Monday, August 17, 2009

Day 14 - East Glacier to Shelby



Day 14 (17 Aug 09) East Glacier to Shelby 73 miles

Monday, Monday … We rode into the East with the sun in our eyes - clear skies for the first time since Republic Washington. With the wind at our backs and the mountains behind us we devoured the first 50 miles, saying goodbye to the mountains, goodbye to wide, swift rivers, goodbye to tumbling, joyously noisy creeks, goodbye to magnificent osprey and their young, and goodbye to the white-tailed deer, all too often the victim of our addiction to the internal combustion engine and the four-wheeled vehicles it propels. We say hello to a new ecosystem, broad grassy plains that once supported herds of bison so large you could see nothing else for miles, hello to the place that gives the Big Sky state its meaning, hello to infinite arrays of telephone poles that disappear in a line on the horizon as if reflected in facing mirrors, hello to a wide shoulder on the road and hello to a prevailing (for today anyway) westerly wind.

As we leave East Glacier and climb for the last time above 5000 feet we look in our rearview mirrors and see the mountains from a new perspective - a photo is mandatory. Shortly, we come upon a small herd of bison, the reminder of the herds of 170 years ago. The bison seem to see us and playfully begin to gallop along with us.
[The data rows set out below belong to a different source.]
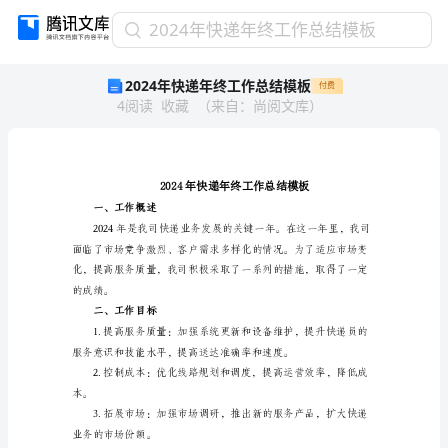
2024
2024年快递年终工作总结模板
年
2024年快递年终工作总结模板
付费
快
4
阅读
收藏
（
来自
：
尚阅文库
）
递
年
终
工
作
总
一、工作概述
结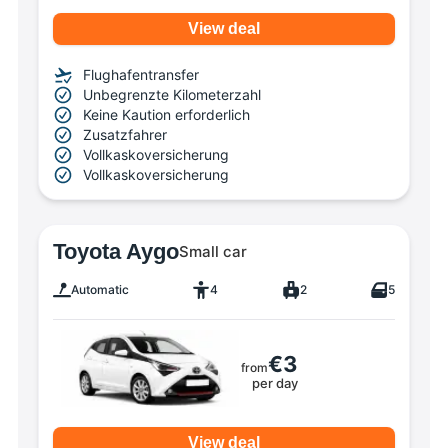
View deal
Flughafentransfer
Unbegrenzte Kilometerzahl
Keine Kaution erforderlich
Zusatzfahrer
Vollkaskoversicherung
Vollkaskoversicherung
Toyota Aygo
Small car
Automatic
4
2
5
€3
from
per day
View deal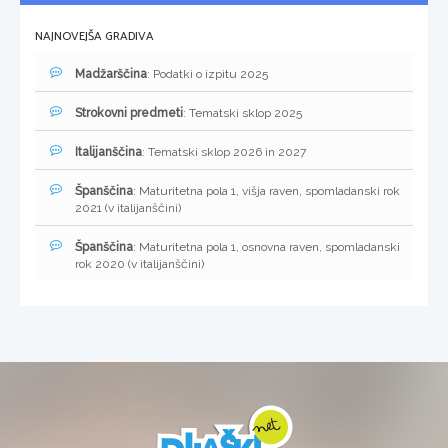
NAJNOVEJŠA GRADIVA
Madžarščina
: Podatki o izpitu 2025
Strokovni predmeti
: Tematski sklop 2025
Italijanščina
: Tematski sklop 2026 in 2027
Španščina
: Maturitetna pola 1, višja raven, spomladanski rok
2021 (v italijanščini)
Španščina
: Maturitetna pola 1, osnovna raven, spomladanski
rok 2020 (v italijanščini)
We are riding uphill at 20 mph and coast down shallow inclines at 30! It may be good to be king, but a tailwind is even better when you’re on a bike. We see small, marshy ponds sporting a few ducks. The guys fixing ties on the railway by the road honk and wave. We see trains with coal-laden cars a mile long going to feed those huge power-generating plants that blow carbon dioxide into the atmosphere creating an unintended consequence, more for our children and grandchildren than for us. Yet, our leaders fail to lead and ignore the voices of the people. We see a large wind farm, a vision of the future that could be. A farmer in a huge tractor waits for us to ride by before pulling into the road to drive by and smile at us. We try to catch a draft, but don’t have quite enough juice. Everyone just seems a little more friendly out here.

We encounter Joe, a guy about our age on a mountain bike pulling a trailer. He’s running on knobbys (regular off-road mountain bike tires; talk about rolling resistance) - “13 dollar Kevlar K-Mart specials” we’re told. Len and I stand in awe. Joe’s riding into the headwind that keeps us flying. He started in Connecticut, is headed to Seattle via the Going-to-the-Sun Road, a route we bypassed to avoid an extra two days riding. From Seattle he heads to San Francisco and from there to Key West Florida where he plans to “f--- around” for a month before returning to Connecticut next April! No motor home for this intrepid traveler - he’s camping!

The 73 miles go by easily. I see my new grand daughter for the first time on Skype - she is beautiful.

1 comment:

  1. Well boys, it's all down hill from here.. nothing but a few rolling hills and the Atlantic ocean just over the horizon. Am awed by the tail winds... what a treat.. have looked at hte next few towns.. don't see many places to swim...

    One has to ask... you guys have not had even one flat?